The boys on the periphery seemed destined to spend their life in orbit, circling around others, singular, finding comfort in ourselves rather than as a pack.  However, when the popular group would turn their attention to something other than themselves it usually turned  to one of us; one of us on the periphery.   And when the popular boys would begin their attack we would scatter like a flock of pigeons, only turning back to see if we had been caught or remained free.  Unlike their pursuit of girls where each boy would target one girl like a pilot in a dogfight, one of the popular  boys would leave the pack like a scout, sniffing out the school yard for the oblivious periphery boy, and upon selecting his patsy, tempt his thirst for attention through false complements, and finally summon the rest of the pack.  In they’d come at full run to taunt, slap, tease, jeer, punch,  push, tickle . . . any action that would confuse the stooge, until the desired effect would come to pass, tears, stuttering, even urination.    It was in the grotesque embarrassment that the popular boys seemed to draw energy.  It was a hideous game and all the boys on the periphery knew that their time would come when a gangster with wandering eyes and too much time would turn, setting his sights.
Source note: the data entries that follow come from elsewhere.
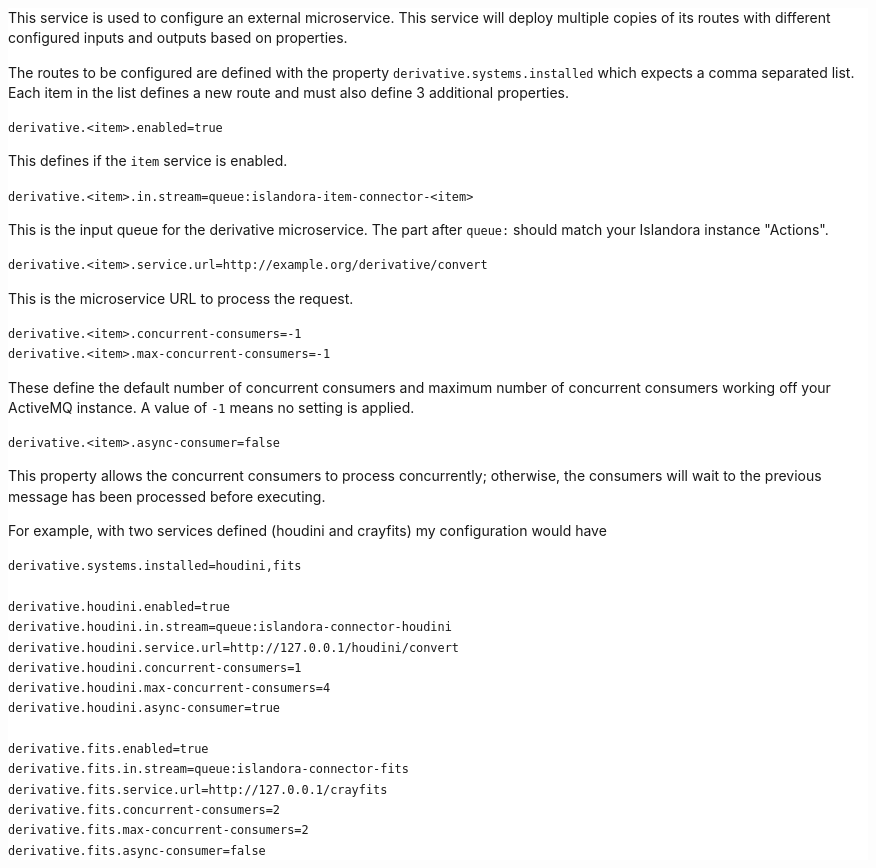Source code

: This service is used to configure an external microservice. This service will deploy multiple copies of its routes
with different configured inputs and outputs based on properties.

The routes to be configured are defined with the property `derivative.systems.installed` which expects
a comma separated list. Each item in the list defines a new route and must also define 3 additional properties.

```
derivative.<item>.enabled=true
```

This defines if the `item` service is enabled.

```
derivative.<item>.in.stream=queue:islandora-item-connector-<item>
```

This is the input queue for the derivative microservice.
The part after `queue:` should match your Islandora instance "Actions".

```
derivative.<item>.service.url=http://example.org/derivative/convert
```

This is the microservice URL to process the request.

```
derivative.<item>.concurrent-consumers=-1
derivative.<item>.max-concurrent-consumers=-1
```

These define the default number of concurrent consumers and maximum number of concurrent
consumers working off your ActiveMQ instance.
A value of `-1` means no setting is applied.


```
derivative.<item>.async-consumer=false
```

This property allows the concurrent consumers to process concurrently; otherwise, the consumers will wait to the previous message has been processed before executing.

For example, with two services defined (houdini and crayfits) my configuration would have

```
derivative.systems.installed=houdini,fits

derivative.houdini.enabled=true
derivative.houdini.in.stream=queue:islandora-connector-houdini
derivative.houdini.service.url=http://127.0.0.1/houdini/convert
derivative.houdini.concurrent-consumers=1
derivative.houdini.max-concurrent-consumers=4
derivative.houdini.async-consumer=true

derivative.fits.enabled=true
derivative.fits.in.stream=queue:islandora-connector-fits
derivative.fits.service.url=http://127.0.0.1/crayfits
derivative.fits.concurrent-consumers=2
derivative.fits.max-concurrent-consumers=2
derivative.fits.async-consumer=false
```
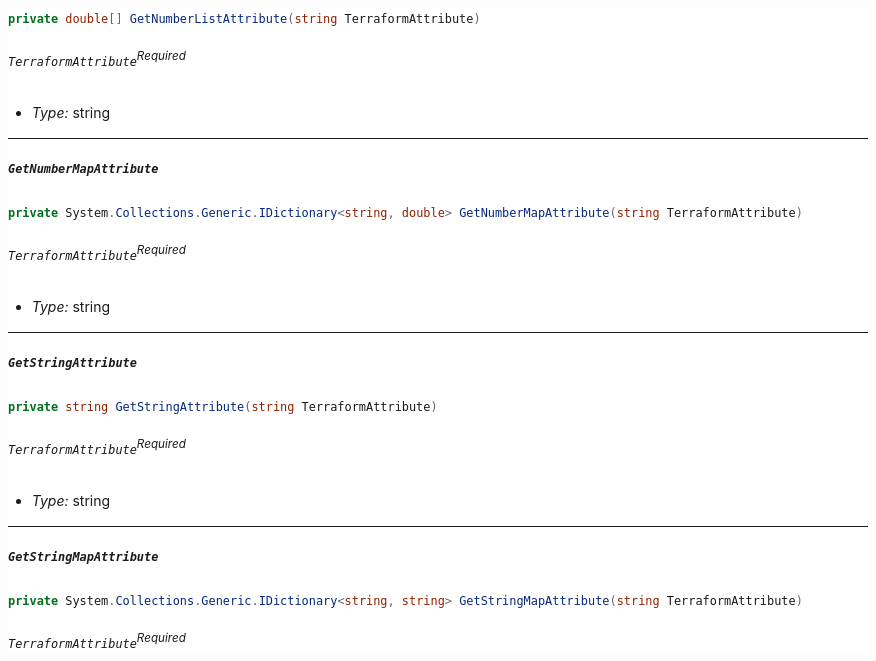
 ```csharp
private double[] GetNumberListAttribute(string TerraformAttribute)
```

###### `TerraformAttribute`<sup>Required</sup> <a name="TerraformAttribute" id="@cdktf/provider-pagerduty.dataPagerdutyEscalationPolicy.DataPagerdutyEscalationPolicy.getNumberListAttribute.parameter.terraformAttribute"></a>

- *Type:* string

---

##### `GetNumberMapAttribute` <a name="GetNumberMapAttribute" id="@cdktf/provider-pagerduty.dataPagerdutyEscalationPolicy.DataPagerdutyEscalationPolicy.getNumberMapAttribute"></a>

```csharp
private System.Collections.Generic.IDictionary<string, double> GetNumberMapAttribute(string TerraformAttribute)
```

###### `TerraformAttribute`<sup>Required</sup> <a name="TerraformAttribute" id="@cdktf/provider-pagerduty.dataPagerdutyEscalationPolicy.DataPagerdutyEscalationPolicy.getNumberMapAttribute.parameter.terraformAttribute"></a>

- *Type:* string

---

##### `GetStringAttribute` <a name="GetStringAttribute" id="@cdktf/provider-pagerduty.dataPagerdutyEscalationPolicy.DataPagerdutyEscalationPolicy.getStringAttribute"></a>

```csharp
private string GetStringAttribute(string TerraformAttribute)
```

###### `TerraformAttribute`<sup>Required</sup> <a name="TerraformAttribute" id="@cdktf/provider-pagerduty.dataPagerdutyEscalationPolicy.DataPagerdutyEscalationPolicy.getStringAttribute.parameter.terraformAttribute"></a>

- *Type:* string

---

##### `GetStringMapAttribute` <a name="GetStringMapAttribute" id="@cdktf/provider-pagerduty.dataPagerdutyEscalationPolicy.DataPagerdutyEscalationPolicy.getStringMapAttribute"></a>

```csharp
private System.Collections.Generic.IDictionary<string, string> GetStringMapAttribute(string TerraformAttribute)
```

###### `TerraformAttribute`<sup>Required</sup> <a name="TerraformAttribute" id="@cdktf/provider-pagerduty.dataPagerdutyEscalationPolicy.DataPagerdutyEscalationPolicy.getStringMapAttribute.parameter.terraformAttribute"></a>
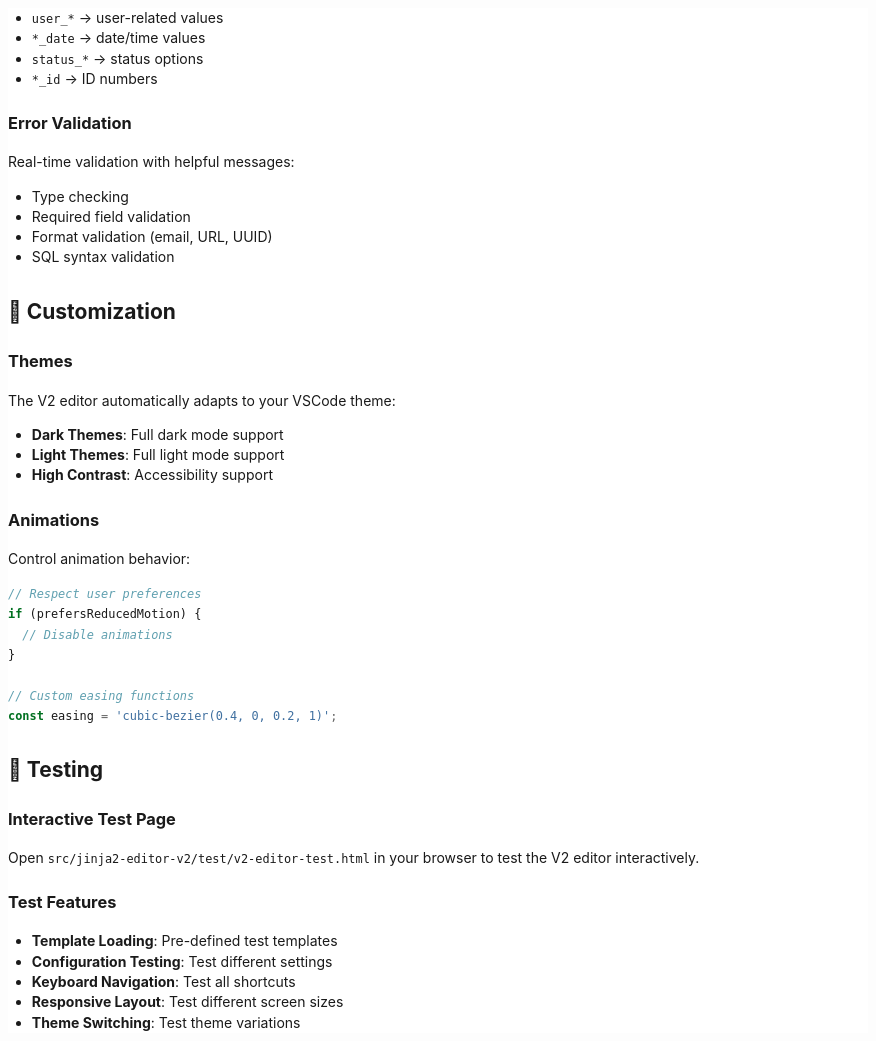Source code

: - `user_*` → user-related values
- `*_date` → date/time values
- `status_*` → status options
- `*_id` → ID numbers

### Error Validation

Real-time validation with helpful messages:

- Type checking
- Required field validation
- Format validation (email, URL, UUID)
- SQL syntax validation

## 🎨 Customization

### Themes

The V2 editor automatically adapts to your VSCode theme:

- **Dark Themes**: Full dark mode support
- **Light Themes**: Full light mode support
- **High Contrast**: Accessibility support

### Animations

Control animation behavior:

```typescript
// Respect user preferences
if (prefersReducedMotion) {
  // Disable animations
}

// Custom easing functions
const easing = 'cubic-bezier(0.4, 0, 0.2, 1)';
```

## 🧪 Testing

### Interactive Test Page

Open `src/jinja2-editor-v2/test/v2-editor-test.html` in your browser to test the V2 editor interactively.

### Test Features

- **Template Loading**: Pre-defined test templates
- **Configuration Testing**: Test different settings
- **Keyboard Navigation**: Test all shortcuts
- **Responsive Layout**: Test different screen sizes
- **Theme Switching**: Test theme variations
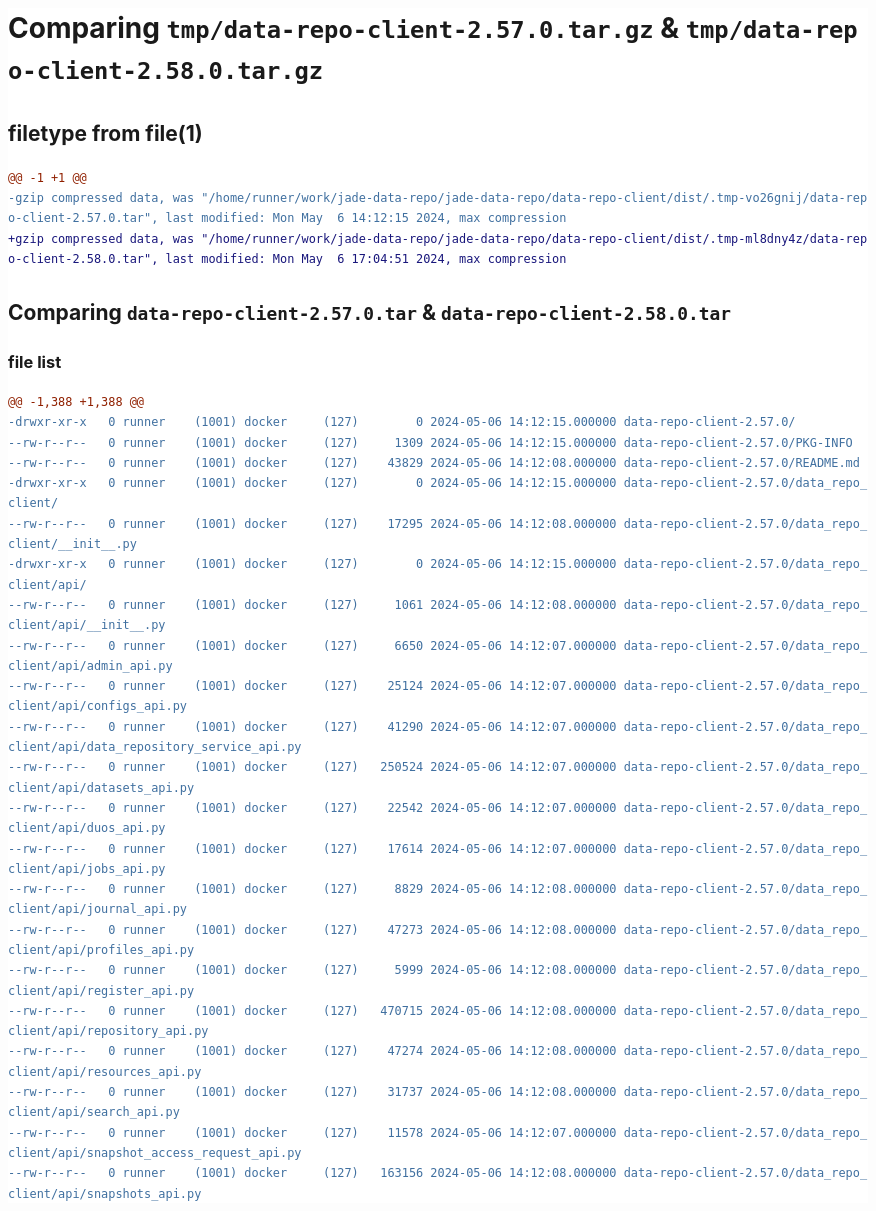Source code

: # Comparing `tmp/data-repo-client-2.57.0.tar.gz` & `tmp/data-repo-client-2.58.0.tar.gz`

## filetype from file(1)

```diff
@@ -1 +1 @@
-gzip compressed data, was "/home/runner/work/jade-data-repo/jade-data-repo/data-repo-client/dist/.tmp-vo26gnij/data-repo-client-2.57.0.tar", last modified: Mon May  6 14:12:15 2024, max compression
+gzip compressed data, was "/home/runner/work/jade-data-repo/jade-data-repo/data-repo-client/dist/.tmp-ml8dny4z/data-repo-client-2.58.0.tar", last modified: Mon May  6 17:04:51 2024, max compression
```

## Comparing `data-repo-client-2.57.0.tar` & `data-repo-client-2.58.0.tar`

### file list

```diff
@@ -1,388 +1,388 @@
-drwxr-xr-x   0 runner    (1001) docker     (127)        0 2024-05-06 14:12:15.000000 data-repo-client-2.57.0/
--rw-r--r--   0 runner    (1001) docker     (127)     1309 2024-05-06 14:12:15.000000 data-repo-client-2.57.0/PKG-INFO
--rw-r--r--   0 runner    (1001) docker     (127)    43829 2024-05-06 14:12:08.000000 data-repo-client-2.57.0/README.md
-drwxr-xr-x   0 runner    (1001) docker     (127)        0 2024-05-06 14:12:15.000000 data-repo-client-2.57.0/data_repo_client/
--rw-r--r--   0 runner    (1001) docker     (127)    17295 2024-05-06 14:12:08.000000 data-repo-client-2.57.0/data_repo_client/__init__.py
-drwxr-xr-x   0 runner    (1001) docker     (127)        0 2024-05-06 14:12:15.000000 data-repo-client-2.57.0/data_repo_client/api/
--rw-r--r--   0 runner    (1001) docker     (127)     1061 2024-05-06 14:12:08.000000 data-repo-client-2.57.0/data_repo_client/api/__init__.py
--rw-r--r--   0 runner    (1001) docker     (127)     6650 2024-05-06 14:12:07.000000 data-repo-client-2.57.0/data_repo_client/api/admin_api.py
--rw-r--r--   0 runner    (1001) docker     (127)    25124 2024-05-06 14:12:07.000000 data-repo-client-2.57.0/data_repo_client/api/configs_api.py
--rw-r--r--   0 runner    (1001) docker     (127)    41290 2024-05-06 14:12:07.000000 data-repo-client-2.57.0/data_repo_client/api/data_repository_service_api.py
--rw-r--r--   0 runner    (1001) docker     (127)   250524 2024-05-06 14:12:07.000000 data-repo-client-2.57.0/data_repo_client/api/datasets_api.py
--rw-r--r--   0 runner    (1001) docker     (127)    22542 2024-05-06 14:12:07.000000 data-repo-client-2.57.0/data_repo_client/api/duos_api.py
--rw-r--r--   0 runner    (1001) docker     (127)    17614 2024-05-06 14:12:07.000000 data-repo-client-2.57.0/data_repo_client/api/jobs_api.py
--rw-r--r--   0 runner    (1001) docker     (127)     8829 2024-05-06 14:12:08.000000 data-repo-client-2.57.0/data_repo_client/api/journal_api.py
--rw-r--r--   0 runner    (1001) docker     (127)    47273 2024-05-06 14:12:08.000000 data-repo-client-2.57.0/data_repo_client/api/profiles_api.py
--rw-r--r--   0 runner    (1001) docker     (127)     5999 2024-05-06 14:12:08.000000 data-repo-client-2.57.0/data_repo_client/api/register_api.py
--rw-r--r--   0 runner    (1001) docker     (127)   470715 2024-05-06 14:12:08.000000 data-repo-client-2.57.0/data_repo_client/api/repository_api.py
--rw-r--r--   0 runner    (1001) docker     (127)    47274 2024-05-06 14:12:08.000000 data-repo-client-2.57.0/data_repo_client/api/resources_api.py
--rw-r--r--   0 runner    (1001) docker     (127)    31737 2024-05-06 14:12:08.000000 data-repo-client-2.57.0/data_repo_client/api/search_api.py
--rw-r--r--   0 runner    (1001) docker     (127)    11578 2024-05-06 14:12:07.000000 data-repo-client-2.57.0/data_repo_client/api/snapshot_access_request_api.py
--rw-r--r--   0 runner    (1001) docker     (127)   163156 2024-05-06 14:12:08.000000 data-repo-client-2.57.0/data_repo_client/api/snapshots_api.py
```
I flew under the radar until the fifth grade when I learned that Jim (the boy that smiled when I first arrived in second grade) despised me from the start and his perfunctory “smile and nod,” as benign as it was, didn’t mean “welcome,” it meant “game on, big boy.”  Jim never missed an opportunity to exercise his animosity, a four-year commentary on my shortcomings, misgivings, and awkwardness.  His rancor finally turned the corner of hatred and hostility during a mid-morning lavatory-break: I was using a urinal during his standard, derisive monologue when he noticed the absence of his audience (bullying him is boring, the other boys thought) and that was it, his disgust had compounded daily and that day he decided to close his account.  I felt the hand on my shoulder grab tightly and pull me back, away from the privacy of the urinal; belt, snap, and zipper open, my fingers entwined in the fly of my brief’s, I stood there, the epicenter of mockery, ridicule, and indignity, my distress instantly appearing as damp and darkening spots on my trousers.  Initially there was raucous laughter (to which I’d become accustomed), but slowly, boy-by-boy, the lavatory grew quiet, pity replaced ridicule as boy after boy turned and walked out.  I stood there until Sister Reynolds threw open the door determined to discover delinquents but stopped immediately upon seeing me.  She closed the door quietly, walked to me, and placed her ample arm around my shoulders.  All I remember after that extraordinary display of compassion was letting four years of shame finally come out as sobs and weeping and finally dead silence as I finally understood that I would always remain outside the circle.